Contexte
En 2022, dans le cadre d’un stage niveau Master, un diagnostic actualisé de l'ensemble des prés salés du site Natura 2000 « Côte de Granit Rose – Sept-Iles » a été réalisé. À l’issue du stage, des propositions d'actions par site (gestion de la fréquentation, sensibilisation, gestion d'espèces invasives, amélioration des connaissances...) ont été compilées dans un livret d’actions.
Le stage a également permis de mettre en évidence l’intérêt d’étudier les fonctions écologiques des prés salés.
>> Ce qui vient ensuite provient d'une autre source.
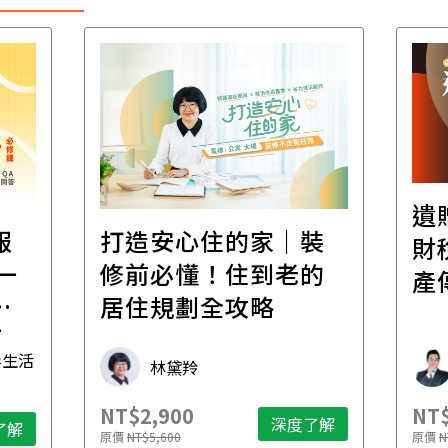
遺
報
打造安心住的家｜裝
財
一
修前必懂！住到老的
產
一
居住規劃全攻略
先
毒生活
林黛羚
NT$2,900
NT$
深度了解
了解
原價
NT$5,600
原價
N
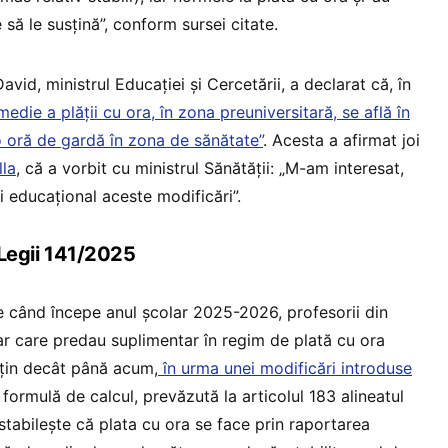
 să le susțină”, conform sursei citate.
vid, ministrul Educației și Cercetării, a declarat că, în
edie a plății cu ora, în zona preuniversitară, se află în
 o oră de gardă în zona de sănătate”
. Acesta a afirmat joi
lla
, că a vorbit cu ministrul Sănătății: „M-am interesat,
i educațional aceste modificări”.
t Legii 141/2025
 când începe anul școlar 2025-2026, profesorii din
ar care predau suplimentar în regim de plată cu ora
uțin decât până acum,
în urma unei modificări introduse
 formulă de calcul, prevăzută la articolul 183 alineatul
tabilește că plata cu ora se face prin raportarea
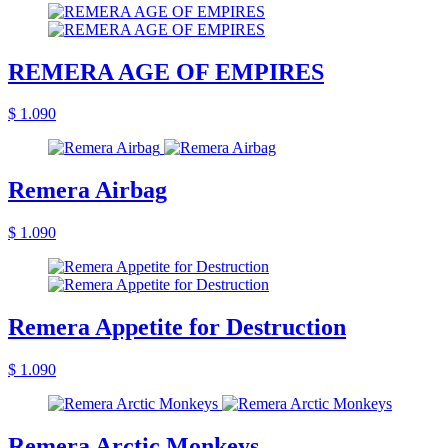
REMERA AGE OF EMPIRES
$ 1.090
Remera Airbag
$ 1.090
Remera Appetite for Destruction
$ 1.090
Remera Arctic Monkeys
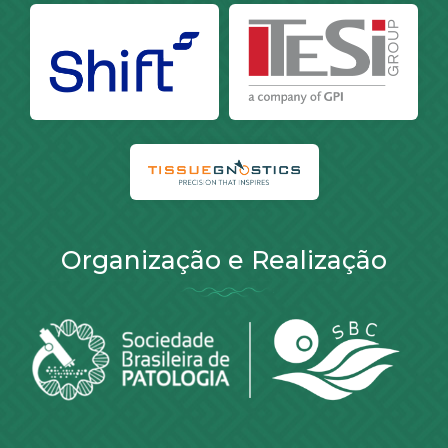
Organização e Realização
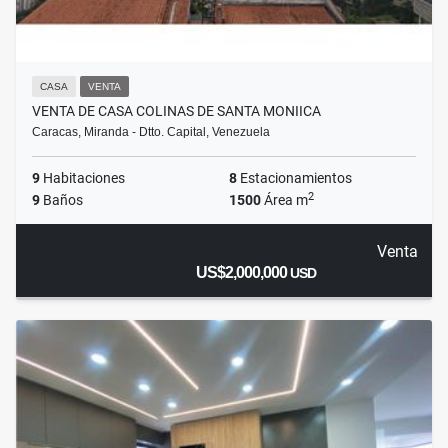
CASA
VENTA
VENTA DE CASA COLINAS DE SANTA MONIICA
Caracas, Miranda - Dtto. Capital, Venezuela
9
Habitaciones
8
Estacionamientos
2
9
Baños
1500
Área m
Venta
US$2,000,000
USD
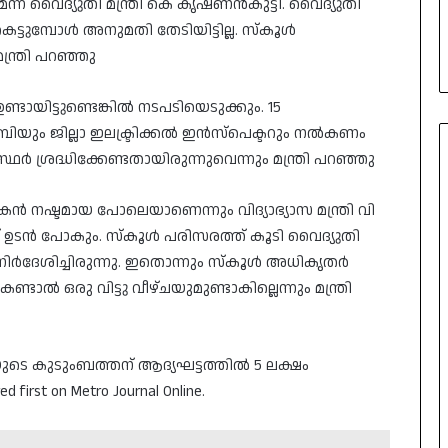
് വൈദ്യുതി മന്ത്രി കെ കൃഷ്ണൻകുട്ടി. വൈദ്യുതി
ട്ടുമ്പോൾ അനുമതി തേടിയിട്ടില്ല. സ്‌കൂൾ
്ത്രി പറഞ്ഞു
ടായിട്ടുണ്ടെങ്കിൽ നടപടിയെടുക്കും. 15
ബിയും ജില്ലാ ഇലക്ട്രിക്കൽ ഇൻസ്‌പെക്ടറും നൽകണം
ർ ശ്രദ്ധിക്കേണ്ടതായിരുന്നുവെന്നും മന്ത്രി പറഞ്ഞു
 നഷ്ടമായ പോലെയാണെന്നും വിദ്യാഭ്യാസ മന്ത്രി വി
്ക് ഉടൻ പോകും. സ്‌കൂൾ പരിസരത്ത് കൂടി വൈദ്യുതി
് നിർദേശിച്ചിരുന്നു. ഇതൊന്നും സ്‌കൂൾ അധികൃതർ
ണ്ടാൽ ഒരു വിട്ടു വീഴ്ചയുമുണ്ടാകില്ലെന്നും മന്ത്രി
ർഥിയുടെ കുടുംബത്തന് ആദ്യഘട്ടത്തിൽ 5 ലക്ഷം
first on Metro Journal Online.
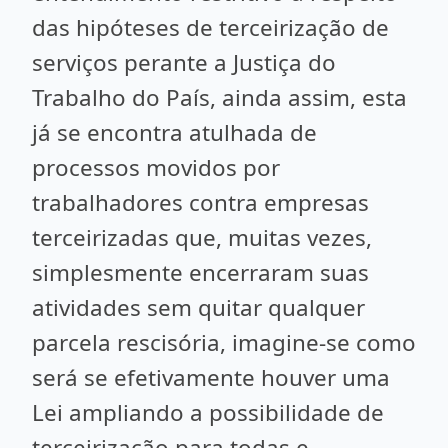
das hipóteses de terceirização de
serviços perante a Justiça do
Trabalho do País, ainda assim, esta
já se encontra atulhada de
processos movidos por
trabalhadores contra empresas
terceirizadas que, muitas vezes,
simplesmente encerraram suas
atividades sem quitar qualquer
parcela rescisória, imagine-se como
será se efetivamente houver uma
Lei ampliando a possibilidade de
terceirização para todas e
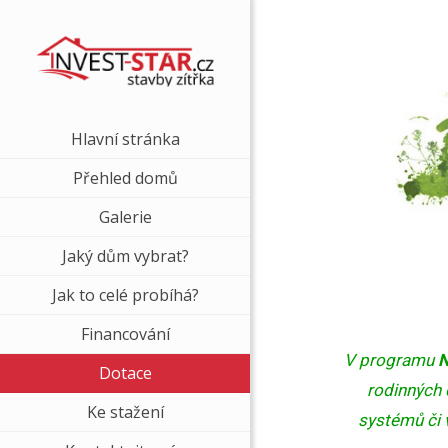
Hlavní stránka
Přehled domů
Galerie
Jaký dům vybrat?
Jak to celé probíhá?
Financování
V programu
N
Dotace
rodinných 
Ke stažení
systémů či 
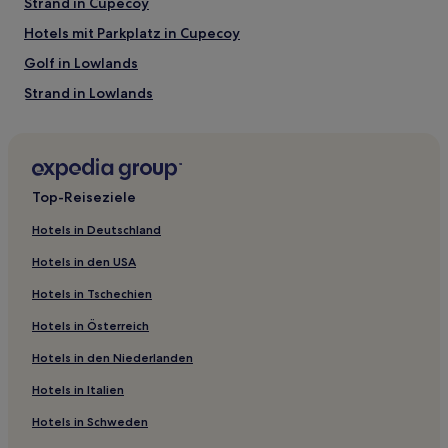
Strand in Cupecoy
Hotels mit Parkplatz in Cupecoy
Golf in Lowlands
Strand in Lowlands
Hotels mit Pool in Sint Maarten
Familien in Sint Maarten
Hotels mit Fitnessbereich in Sint Maarten
Top-Reiseziele
Hotels mit Parkplatz in Sint Maarten
Hotels in Deutschland
Hotels mit Fitnessbereich in Oyster Pond
Hotels in den USA
Hotels mit Pool in Pelican Key
Hotels in Tschechien
4-Sterne-Hotels in Oberes Prinzenviertel
Hotels in Österreich
5-Sterne-Hotels in Lowlands
Hotels in den Niederlanden
4-Sterne-Hotels in Little Bay Beach
Hotels in Italien
4-Sterne-Hotels in Simpson Bay
3-Sterne-Hotels in Philipsburg
Hotels in Schweden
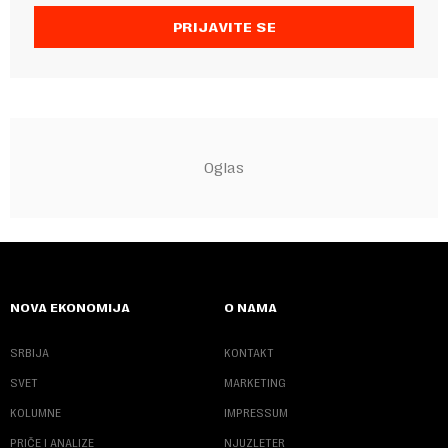
PRIJAVITE SE
NOVA EKONOMIJA
O NAMA
SRBIJA
KONTAKT
SVET
MARKETING
KOLUMNE
IMPRESSUM
PRIČE I ANALIZE
NJUZLETER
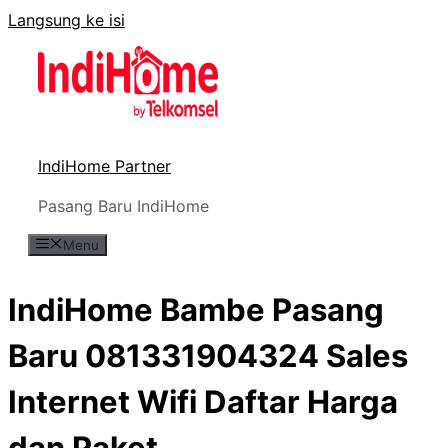
Langsung ke isi
IndiHome Partner
Pasang Baru IndiHome
Menu
IndiHome Bambe Pasang
Baru 081331904324 Sales
Internet Wifi Daftar Harga
dan Paket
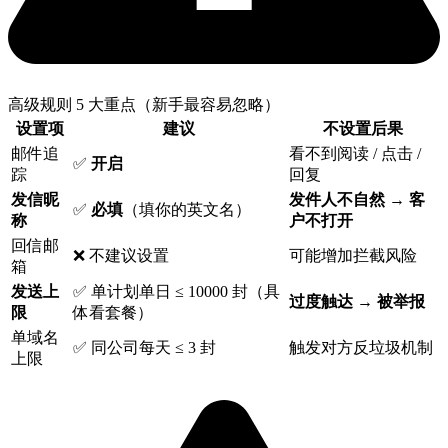
高级规则 5 大重点（新手最容易忽略）
设置项
建议
不设置后果
邮件追
看不到阅读 / 点击 /
✅
开启
踪
回复
发信昵
发件人不自然 → 客
✅
必填
（填你的英文名）
称
户不打开
回信邮
❌ 不建议设置
可能增加拦截风险
箱
发送上
✅ 单计划单日 ≤ 10000 封（具
过度触达 → 被举报
限
体看套餐）
单域名
✅ 同公司每天 ≤ 3 封
触发对方反垃圾机制
上限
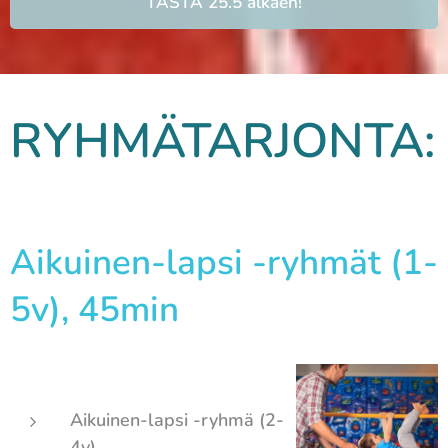
TÄSTÄ 25.5 alkaen!
RYHMÄTARJONTA:
Aikuinen-lapsi -ryhmät (1-
5v), 45min
Aikuinen-lapsi -ryhmä (2-
4v)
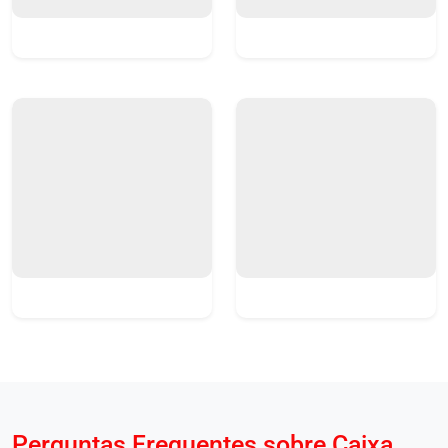
Perguntas Frequentes sobre Caixa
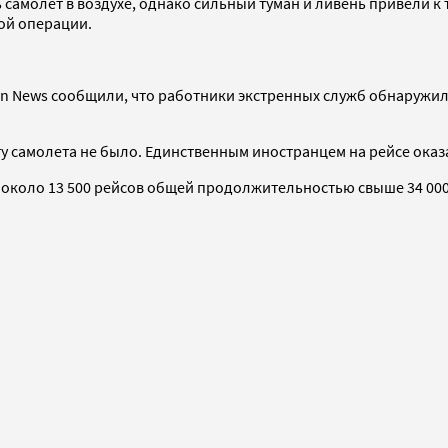
молет в воздухе, однако сильный туман и ливень привели к то
ой операции.
n News сообщили, что работники экстренных служб обнаружил
ту самолета не было. Единственным иностранцем на рейсе оказ
 около 13 500 рейсов общей продолжительностью свыше 34 000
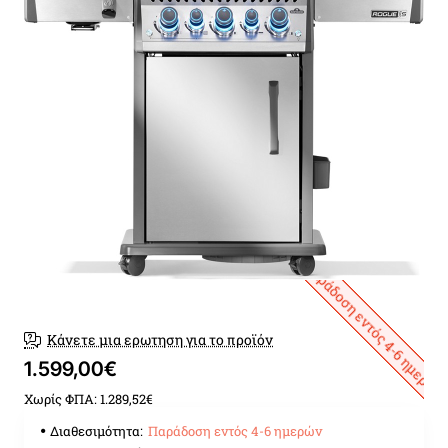
Παράδοση εντός 4-6 ημερών
Κάνετε μια ερωτηση για το προϊόν
1.599,00€
Χωρίς ΦΠΑ: 1.289,52€
Διαθεσιμότητα:
Παράδοση εντός 4-6 ημερών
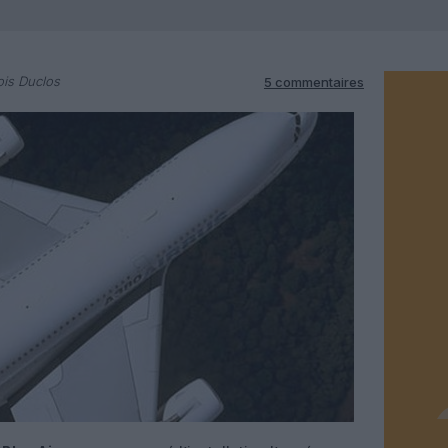
is Duclos
5 commentaires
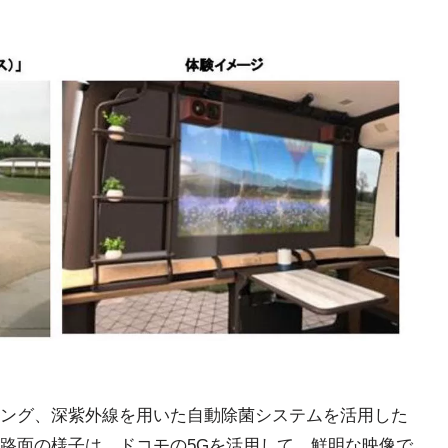
ング、深紫外線を用いた自動除菌システムを活用した
路面の様子は、ドコモの5Gを活用して、鮮明な映像で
La faisabilité de déploiement du protocole « Fonctions écologiques des prés salés pour l’ichtyofaune (poissons) » développé par l’Observatoire du Patrimoine Naturel Littoral (OPNL) a été étudiée.
Un protocole national
Le déploiement de ce protocole sur plusieurs sites littoraux a permis de mettre en évidence le rôle fonctionnel des prés salés pour de nombreuses espèces, et notamment son rôle de nourricerie pour le bar.
En intégrant le réseau de prés salés suivis dans le cadre de l’OPNL, on peut comparer les résultats obtenus avec ceux d’autres prés salés des façades Manche et Atlantique.
Présentation du protocole : https://www.reserves-naturelles.org/sites/default/files/private/6-ateli…
Une étude réalisée à Kerlavos
Parmi les sites potentiels identifiés pour la mise en place du protocole, c'est le site Baie de Kerlavos (Trégastel) qui a été retenu.
C'est l'association Vivarmor Nature qui a accompagné LTC pour le déploiement de ce protocole sur le terrain, pour le traitement des échantillons (pesée et mesure des poissons prélevés, analyse des contenus de l'estomac de quelques invidivus) et l'analyse des résultats.
L'Agence de l'Eau Loire Bretagne a soutenu financièrement ce projet à hauteur de 70 %.
Résultats de l'étude
Cette première étude de la communauté de poissons fréquentant le pré salé de Kerlavos à marée haute pour s’alimenter a permis de montrer le rôle trophique fonctionnel du marais pour l’Ichtyofaune.
Différents critères doivent être remplis pour considérer un habitat comme une nourricerie : (1) les juvéniles doivent s’y regrouper, (2) s’y nourrir des proies produites in situ ; (3) ils doivent également croître de façon optimale et (4) être recrutés via une migration vers les sites fréquentés par les adultes. Ce quatrième critère ne pouvant être évalué au regard des méthodes déployées lors de cette étude, seuls les trois premiers ont été considérés.
La communauté était dominée par des juvéniles lors de chacune des pêches.
L'ensemble des individus analysés s’était nourri dans le pré salé (absence d’estomac vide) avec une dominance de proies issues du pré salé, en particulier Orchestia gammarellus qui semble être produite en abondance dans le marais. Une variation saisonnière du régime alimentaire a pu être observée avec la contribution de proies apportées par la masse d’eau (e.g. larves de balane, copépode) en début de saison pour les larves et juvéniles de Bar européen par exemple. Ce phénomène a déjà été observé en baie de Saint-Brieuc.
La croissance des poissons a pu être mise en évidence au cours de la saison, en particulier pour le Bar européen entre juillet et septembre, et de manière moins marquée pour l’Athérine prêtre et le Mulet sp. La reproduction tardive du Gobie tacheté (arrivée des juvéniles en septembre) n’a pas permis de suivre la cohorte.
En conclusion, le pré salé de Kerlavos est fonctionnel sur le plan trophique pour l’ichtyofaune. Au regard des résultats disponibles, la fonction de nourricerie du marais pour les juvéniles de poissons est très probable et susceptible de varier en fonction des espèces au cours de la saison.